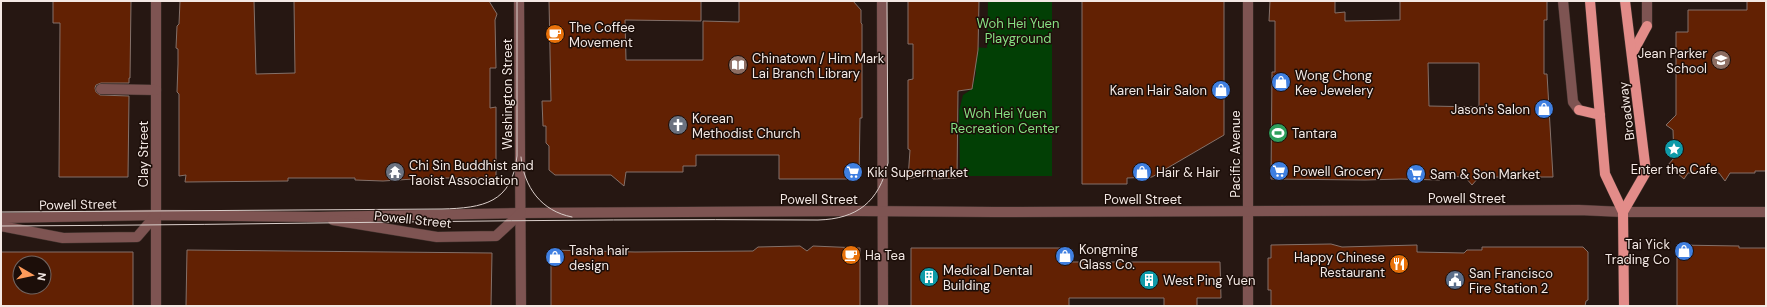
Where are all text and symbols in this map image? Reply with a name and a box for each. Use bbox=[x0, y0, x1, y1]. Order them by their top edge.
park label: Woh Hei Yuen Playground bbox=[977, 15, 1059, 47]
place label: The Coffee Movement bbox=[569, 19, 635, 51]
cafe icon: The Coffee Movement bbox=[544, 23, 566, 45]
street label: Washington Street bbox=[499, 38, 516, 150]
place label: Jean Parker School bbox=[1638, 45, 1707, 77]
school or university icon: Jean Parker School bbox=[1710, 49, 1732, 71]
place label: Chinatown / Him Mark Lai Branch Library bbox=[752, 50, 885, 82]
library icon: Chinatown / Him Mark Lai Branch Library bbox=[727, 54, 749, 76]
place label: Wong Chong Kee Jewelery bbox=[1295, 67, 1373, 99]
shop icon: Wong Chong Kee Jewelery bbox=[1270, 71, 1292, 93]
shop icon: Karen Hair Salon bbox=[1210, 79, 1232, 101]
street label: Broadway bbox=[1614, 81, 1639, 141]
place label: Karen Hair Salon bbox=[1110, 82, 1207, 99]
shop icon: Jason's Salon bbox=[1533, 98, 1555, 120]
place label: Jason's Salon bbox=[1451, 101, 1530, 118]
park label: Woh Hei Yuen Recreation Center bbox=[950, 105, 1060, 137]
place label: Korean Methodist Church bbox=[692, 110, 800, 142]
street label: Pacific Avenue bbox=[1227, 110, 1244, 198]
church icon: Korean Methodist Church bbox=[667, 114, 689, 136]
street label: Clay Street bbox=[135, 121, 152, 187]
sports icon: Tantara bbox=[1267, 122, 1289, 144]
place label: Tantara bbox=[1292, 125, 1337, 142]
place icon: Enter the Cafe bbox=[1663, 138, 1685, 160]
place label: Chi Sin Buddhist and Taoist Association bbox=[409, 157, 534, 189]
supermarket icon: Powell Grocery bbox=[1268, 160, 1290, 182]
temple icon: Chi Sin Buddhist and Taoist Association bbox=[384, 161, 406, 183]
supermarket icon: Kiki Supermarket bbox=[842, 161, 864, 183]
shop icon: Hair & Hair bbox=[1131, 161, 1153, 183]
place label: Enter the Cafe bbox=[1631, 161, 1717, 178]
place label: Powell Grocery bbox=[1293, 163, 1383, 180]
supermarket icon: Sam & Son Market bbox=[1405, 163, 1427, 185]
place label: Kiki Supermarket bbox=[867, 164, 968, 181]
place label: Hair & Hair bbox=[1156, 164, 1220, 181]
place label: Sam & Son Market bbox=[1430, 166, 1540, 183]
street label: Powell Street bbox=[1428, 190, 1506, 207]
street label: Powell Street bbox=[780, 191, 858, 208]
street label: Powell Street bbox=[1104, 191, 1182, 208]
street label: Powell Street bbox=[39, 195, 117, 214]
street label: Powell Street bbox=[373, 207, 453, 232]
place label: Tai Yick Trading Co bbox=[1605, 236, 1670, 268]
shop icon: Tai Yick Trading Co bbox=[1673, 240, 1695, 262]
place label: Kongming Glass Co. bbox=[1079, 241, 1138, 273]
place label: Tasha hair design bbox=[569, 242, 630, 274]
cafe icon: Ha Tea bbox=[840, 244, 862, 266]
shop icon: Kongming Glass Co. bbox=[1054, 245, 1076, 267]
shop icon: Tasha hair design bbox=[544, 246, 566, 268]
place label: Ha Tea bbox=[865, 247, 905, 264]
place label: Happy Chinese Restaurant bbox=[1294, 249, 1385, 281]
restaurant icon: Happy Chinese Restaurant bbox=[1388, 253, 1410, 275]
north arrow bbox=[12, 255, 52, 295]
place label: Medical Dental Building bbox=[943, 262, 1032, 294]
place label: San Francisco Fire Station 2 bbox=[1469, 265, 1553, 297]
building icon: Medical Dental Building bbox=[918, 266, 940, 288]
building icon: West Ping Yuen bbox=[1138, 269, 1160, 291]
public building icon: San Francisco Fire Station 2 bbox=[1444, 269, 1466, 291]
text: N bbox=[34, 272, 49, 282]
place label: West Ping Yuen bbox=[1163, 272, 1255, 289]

*****

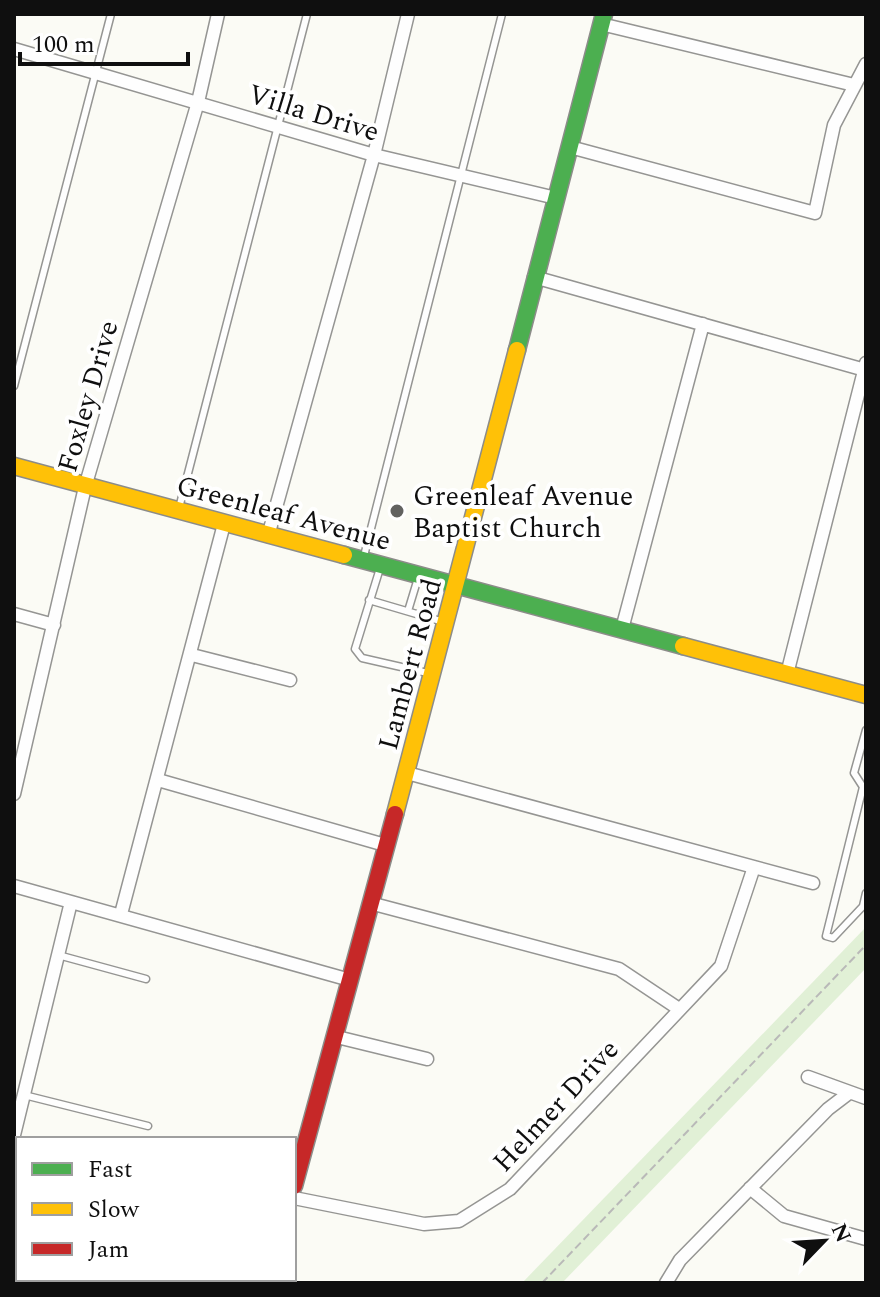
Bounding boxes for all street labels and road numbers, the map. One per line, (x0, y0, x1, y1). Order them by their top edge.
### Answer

*****

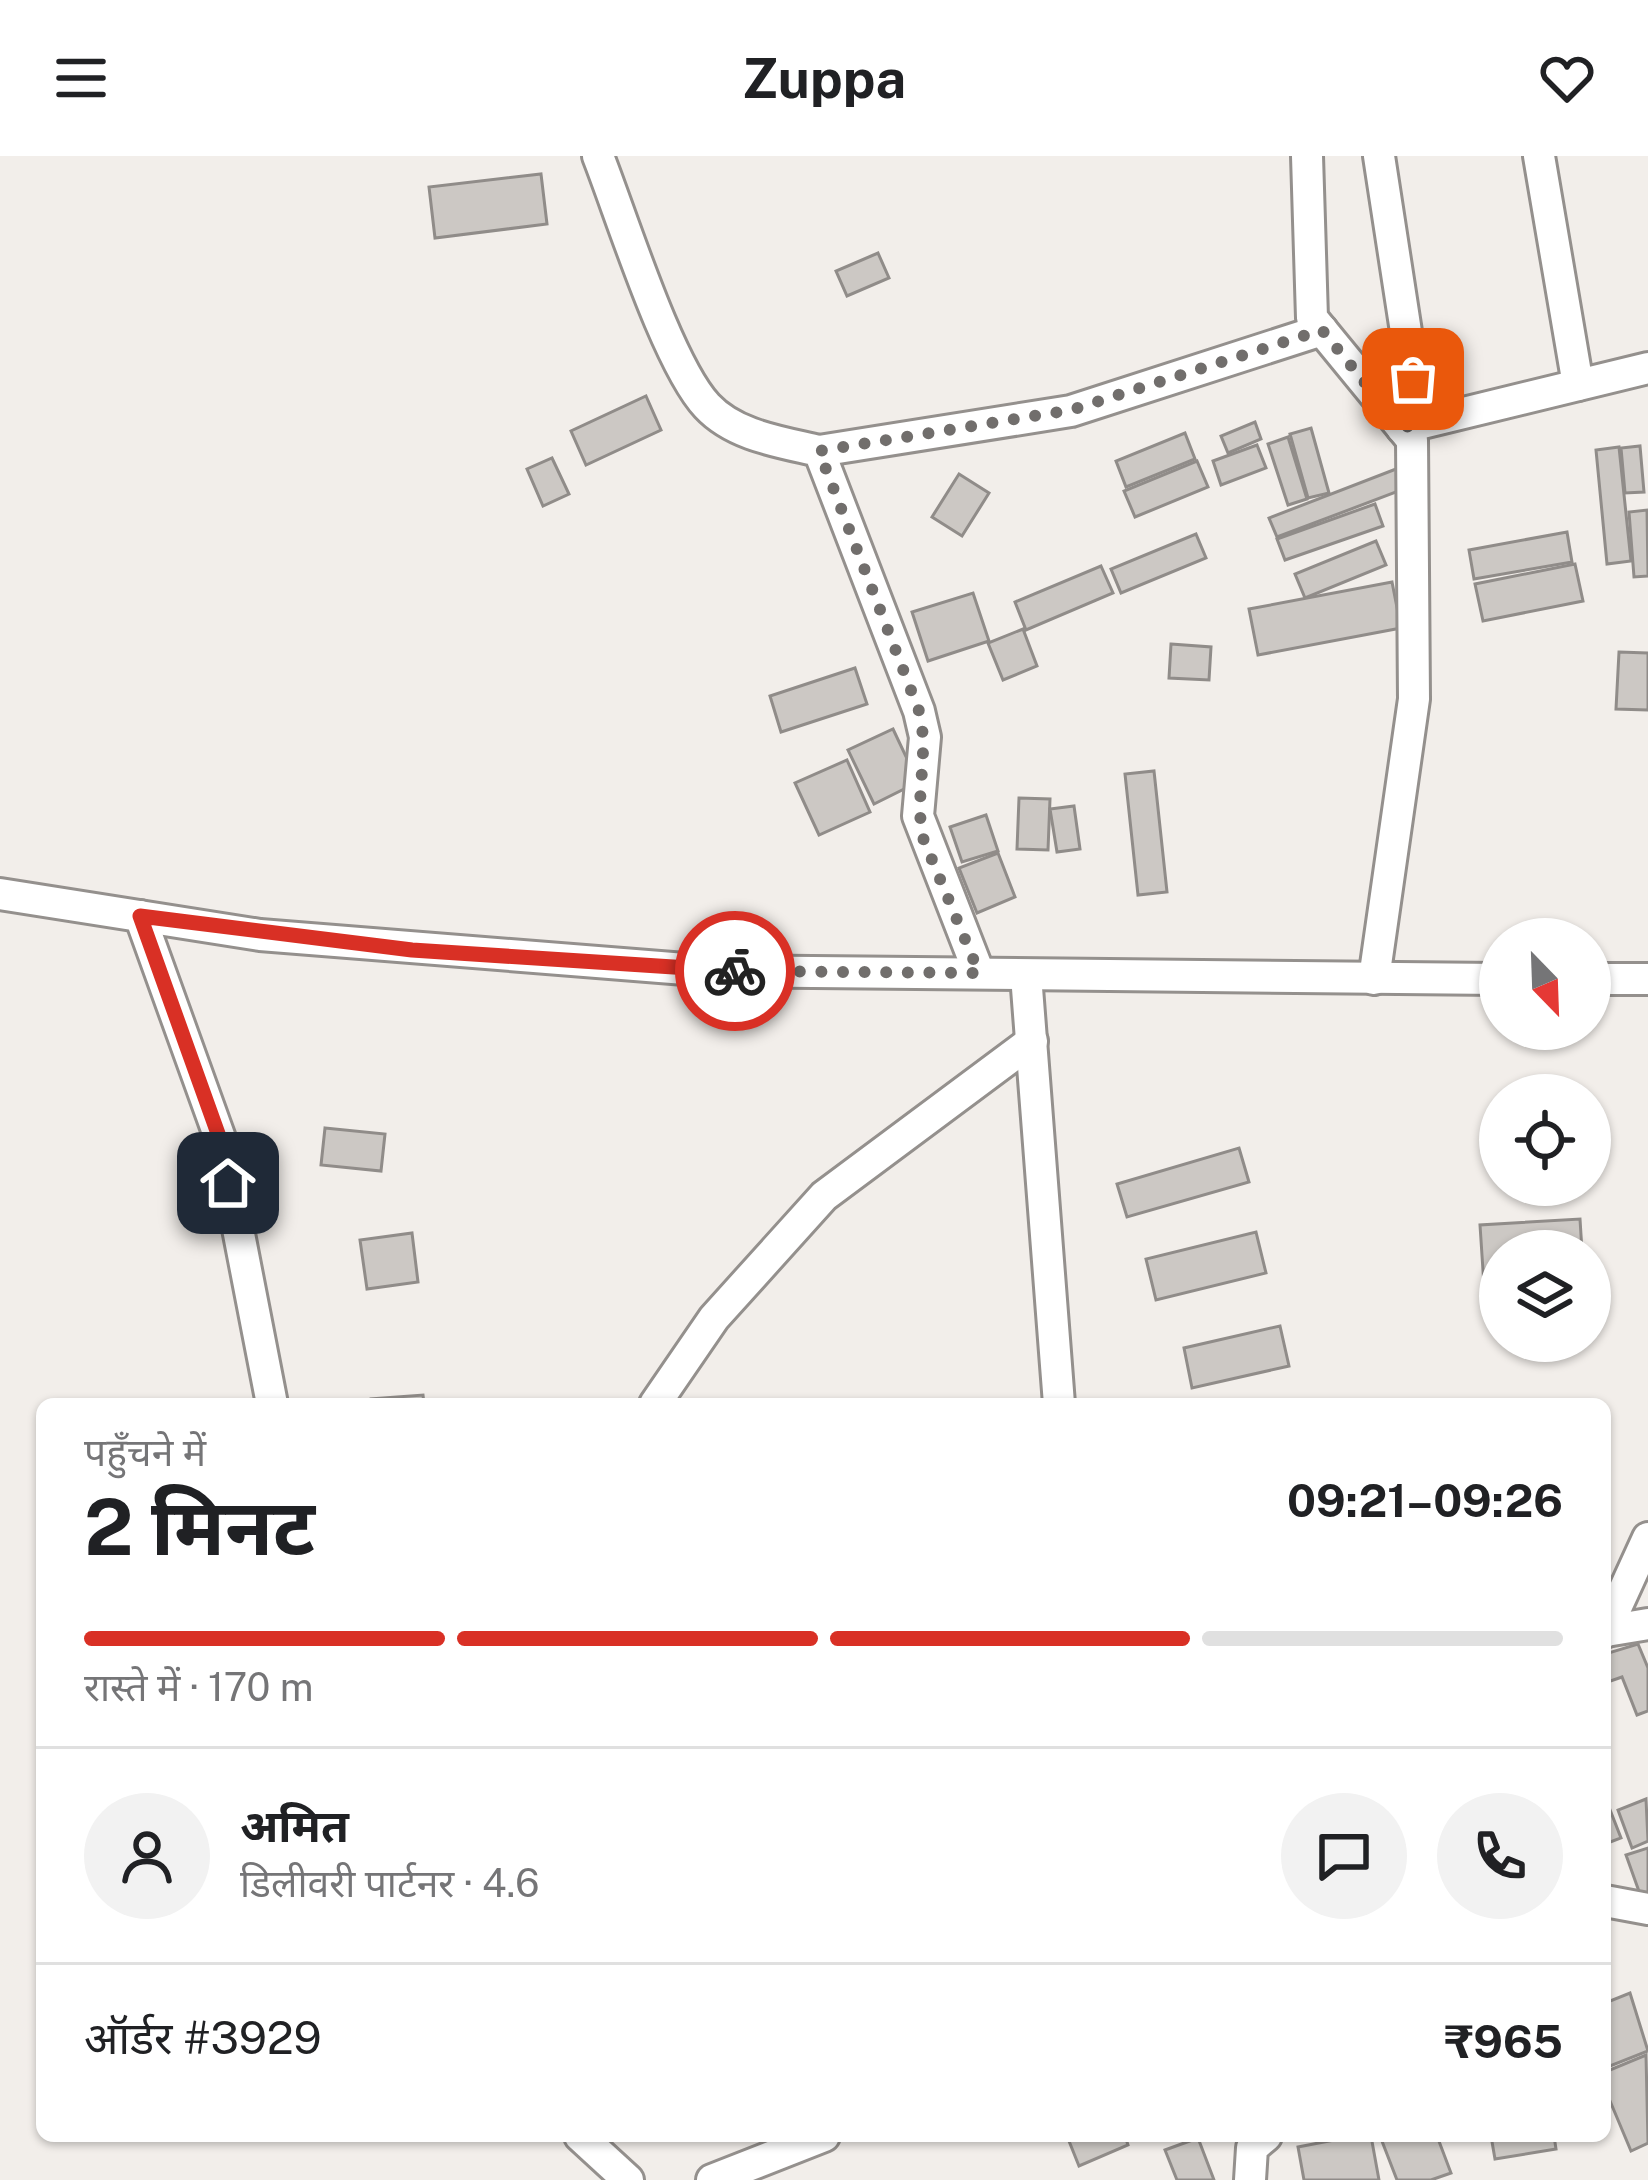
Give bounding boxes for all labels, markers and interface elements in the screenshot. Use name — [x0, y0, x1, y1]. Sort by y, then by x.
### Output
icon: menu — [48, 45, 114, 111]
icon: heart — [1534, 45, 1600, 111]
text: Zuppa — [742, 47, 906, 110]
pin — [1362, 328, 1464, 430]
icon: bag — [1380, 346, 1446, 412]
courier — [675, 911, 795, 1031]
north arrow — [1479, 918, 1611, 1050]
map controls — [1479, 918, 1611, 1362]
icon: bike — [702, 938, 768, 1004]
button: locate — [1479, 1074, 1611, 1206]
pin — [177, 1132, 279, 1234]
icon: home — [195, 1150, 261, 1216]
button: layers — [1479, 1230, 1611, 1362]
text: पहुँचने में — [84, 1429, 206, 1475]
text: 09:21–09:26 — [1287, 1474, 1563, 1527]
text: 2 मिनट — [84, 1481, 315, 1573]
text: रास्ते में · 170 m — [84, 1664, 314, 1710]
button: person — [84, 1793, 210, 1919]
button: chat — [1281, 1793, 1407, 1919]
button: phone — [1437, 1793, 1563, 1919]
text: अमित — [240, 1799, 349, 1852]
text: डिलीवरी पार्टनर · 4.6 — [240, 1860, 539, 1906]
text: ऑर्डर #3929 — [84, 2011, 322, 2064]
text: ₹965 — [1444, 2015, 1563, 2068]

*****

ACTIVITY: Only lines that hold the string "labels" belong in the answer, so copy every one of them from the records.

COMPLETED EXERCISE:
Bounding boxes for all street labels and road numbers, the map. One per line, (x0, y0, x1, y1). Order them by their top edge.
Give bounding boxes for all labels, markers and interface elements in the screenshot. Use name — [x0, y0, x1, y1]. Sort by y, then by x.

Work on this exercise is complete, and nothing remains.